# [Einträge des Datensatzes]
%%

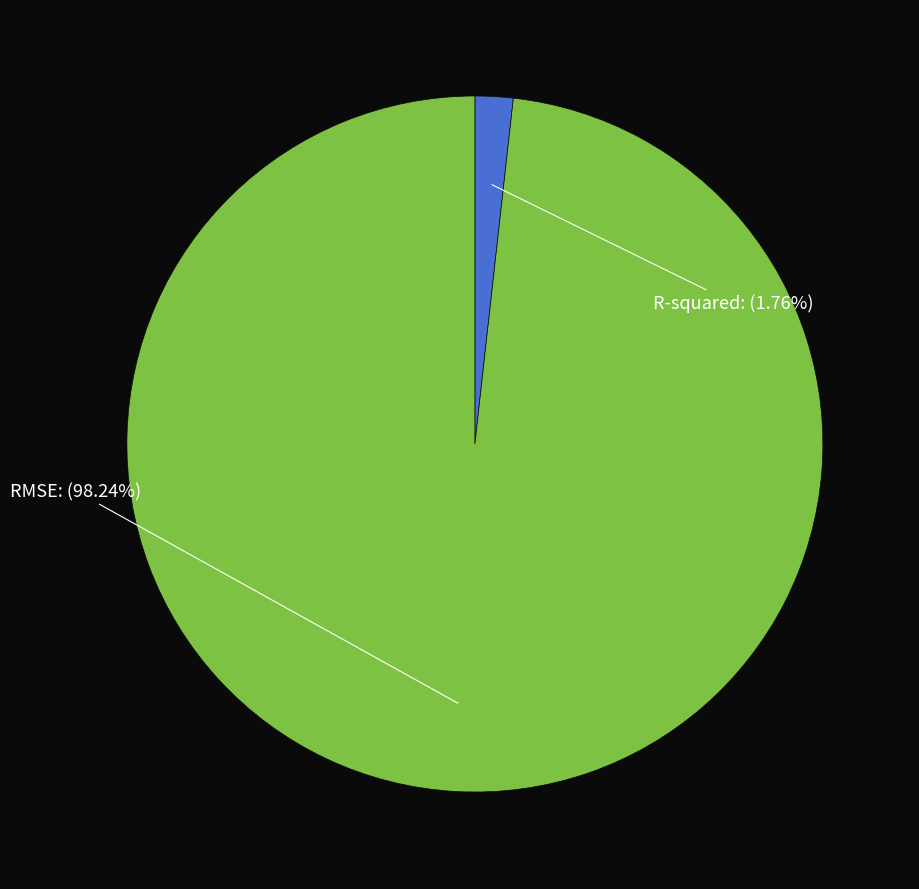

Count the number of slices in the pie.

2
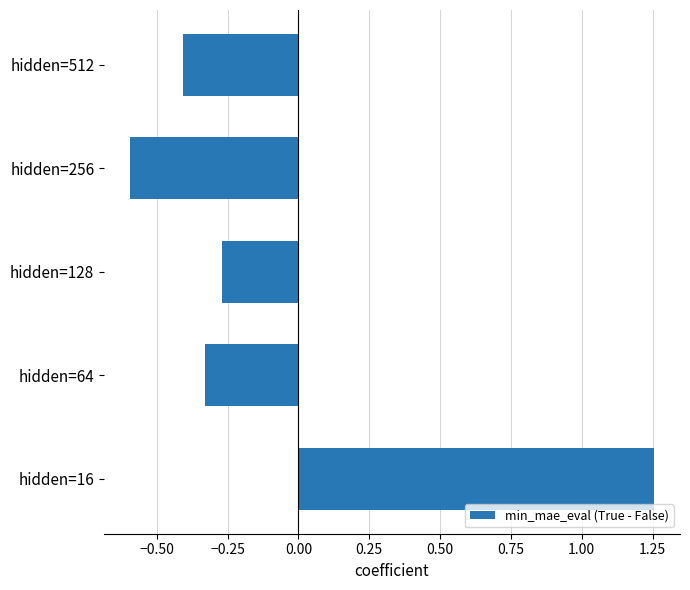

How many series are shown in this chart?

1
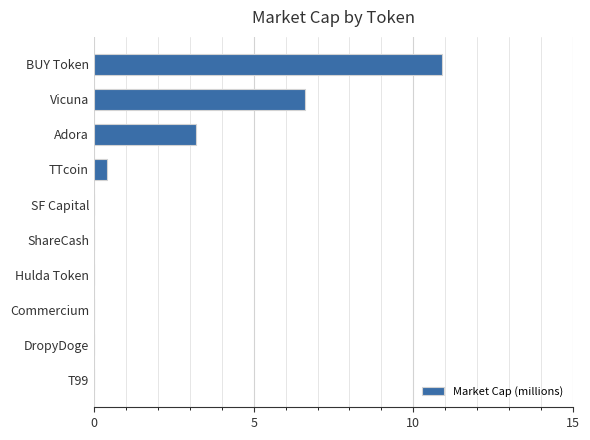

Are the bars grouped side by side (vs. stacked)?

No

%%

# [Aufgabe]
Gib den Text aller Einträge oben Zeile für Zeile unverändert aus und lass die Bilder dabei weg.

# [Erwartete Antwort]
Count the number of slices in the pie.

2

How many series are shown in this chart?

1

Are the bars grouped side by side (vs. stacked)?

No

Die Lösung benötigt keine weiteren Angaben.